You can be from a middle manning country. Think Steve Jurvetson from Estonia, Elon Musk from South Africa, Peter Thiel from Germany, etc. Sometimes the U.S. and China use these middle manning countries and types but other times you have to pick a side. We’re in side picking times. That’s ultimately why Musk’s efforts to buy Twitter won’t go well. He’s picking the wrong side.
A billionaire once told me that the secret to becoming a billionaire is to put yourself in between countries and their GDP — and to take a fee. If you get to collect a fee, make sure you pay your taxes—and your dues.
The founder versus the Macroecon always loses to the founder with the Macroecon.
There’s this Ayn Rand view of the solitary genius, doing his thing. It’s quite Romantic but I don’t hew to it. The best things in life are done together, in teams. The founder is the first among equals.
The Macroecon can rescue a bad founder, especially if it’s something the State wants. In the established, business world, it’s Man versus Man in the competitive world. Competition kills profits and humiliates prophets. Man versus nature is the Frontier. You can monopolize everything — but then you’ll have to defend it. The skillset to build the town and run the town are different.

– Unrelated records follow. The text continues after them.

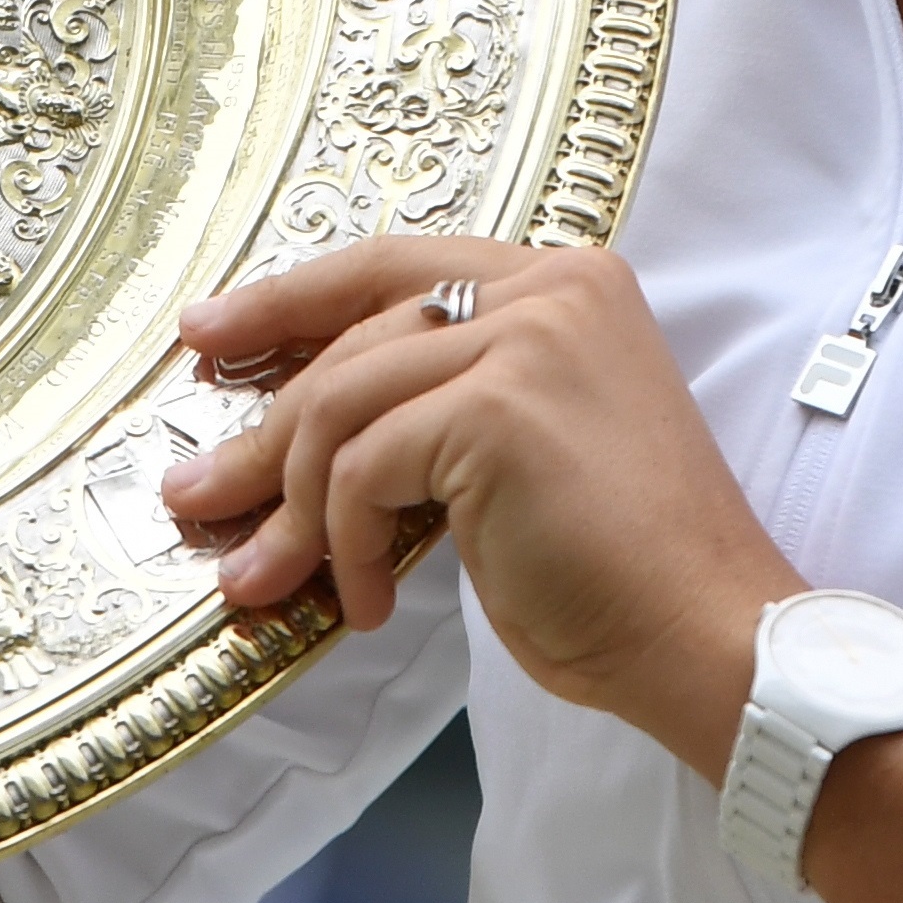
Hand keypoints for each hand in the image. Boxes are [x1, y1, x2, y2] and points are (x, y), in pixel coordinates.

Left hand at [161, 236, 800, 767]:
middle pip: (353, 334)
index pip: (393, 268)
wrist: (707, 634)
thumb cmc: (619, 571)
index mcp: (566, 282)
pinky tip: (368, 601)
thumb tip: (283, 441)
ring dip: (291, 507)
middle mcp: (551, 287)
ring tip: (268, 577)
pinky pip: (361, 470)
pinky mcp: (499, 404)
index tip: (211, 333)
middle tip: (195, 491)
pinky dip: (343, 545)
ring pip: (341, 406)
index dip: (291, 300)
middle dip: (263, 427)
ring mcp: (528, 337)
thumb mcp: (514, 458)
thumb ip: (427, 416)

I ask the question: Does the American deep state want this to exist? And so I crack open the CIA world factbook. To find out more you have to get some nerd friends, especially those who have traveled the world. Ask them questions about their travels.
You should ask yourself, “Who will conspire to help this startup for free?” I call this sovereign investing. I take a hundred dollar bill and I look at it and ask “What would Ben Franklin do?” What is it with that all seeing eye? Is the Illuminati real? Who knows? But I’m going to act as if they are.
You also have to keep a watchful eye on other nations’ deep states as well. Some nations want to harm you for working on the thing they thought they had a monopoly on. I’ve never had a company go well that wasn’t a target of Chinese and/or Israeli espionage.
Is your start up a part of the real economy? Or the fake one? Will you help make food and energy and mining cheaper and therefore better? Or will you just increase costs on everyone else?
Does this harm the Mob? Sign me up. I want counter mob technology — and fast! I notice that eBay made auctioneering visible. Uber took on the taxi mob. AirBnb, while raising rents in desirable places, made it legible and visible who owned what.
To be sure I’m not interested in the parasitic economy which is seemingly what most of the tech ecosystem is. No rent seeking here! But I am interested in messing with their hustles.